If a member is subjected to an axial tensile load then the plane inclined at \(45^\circ\) to the axis of the loading carries

• A. minimum shear stress
• B. maximum shear stress
• C. maximum normal stress
• D. minimum normal stress

Hint:

Maximum shear stress on a 45° plane is a fundamental result in axial stress analysis.

Answer 1

The Correct Option is B

To determine which stress the plane inclined at \(45^\circ\) to the axis of an axial tensile load carries, we need to consider the stress transformation equations for a plane inclined at an angle \(\theta\) from the axis. When a member experiences axial tensile load, normal and shear stresses on any plane are given by the equations:

Normal Stress (\(\sigma_{\theta}\)):

\(\sigma_{\theta} = \frac{\sigma_x + \sigma_y}{2} + \frac{\sigma_x - \sigma_y}{2} \cos(2\theta) + \tau_{xy} \sin(2\theta)\)

Since only axial load \(\sigma_x\) is present and \(\sigma_y = \tau_{xy} = 0\), then:

\(\sigma_{\theta} = \frac{\sigma_x}{2} + \frac{\sigma_x}{2} \cos(2\theta)\)

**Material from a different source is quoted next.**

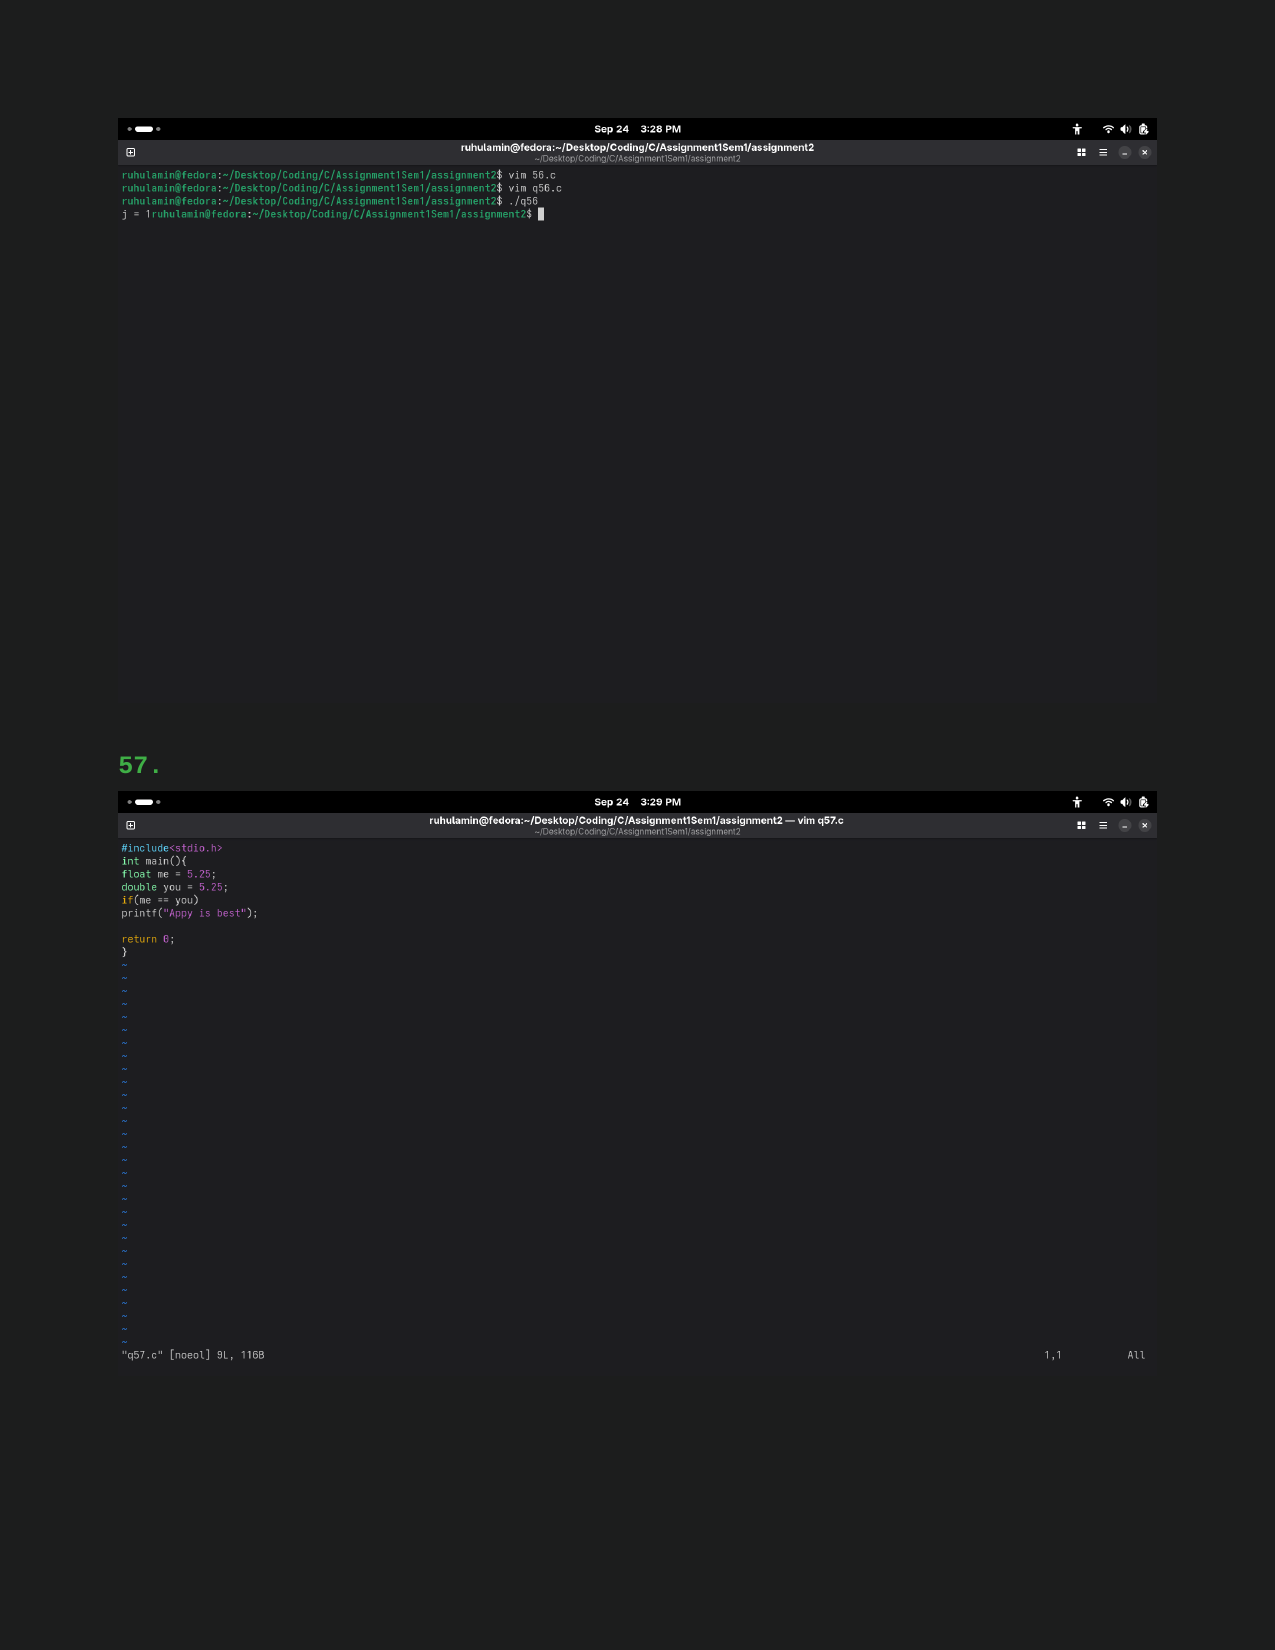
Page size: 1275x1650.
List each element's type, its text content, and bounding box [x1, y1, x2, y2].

picture [118, 118, 1157, 703]
text 57. [118, 752, 1157, 781]
picture [118, 791, 1157, 1376]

Shear Stress (\(\tau_{\theta}\)):

\(\tau_{\theta} = -\frac{\sigma_x - \sigma_y}{2} \sin(2\theta) + \tau_{xy} \cos(2\theta)\)

Given \(\sigma_y = \tau_{xy} = 0\), the equation becomes:

\(\tau_{\theta} = -\frac{\sigma_x}{2} \sin(2\theta)\)

For the angle \(\theta = 45^\circ\), \(2\theta = 90^\circ\), and \(\sin(90^\circ) = 1\), thus the shear stress becomes:

\(\tau_{\theta} = -\frac{\sigma_x}{2}\)

This analysis shows that for a plane inclined at \(45^\circ\), the shear stress is maximized (\(\textbf{maximum shear stress}\)).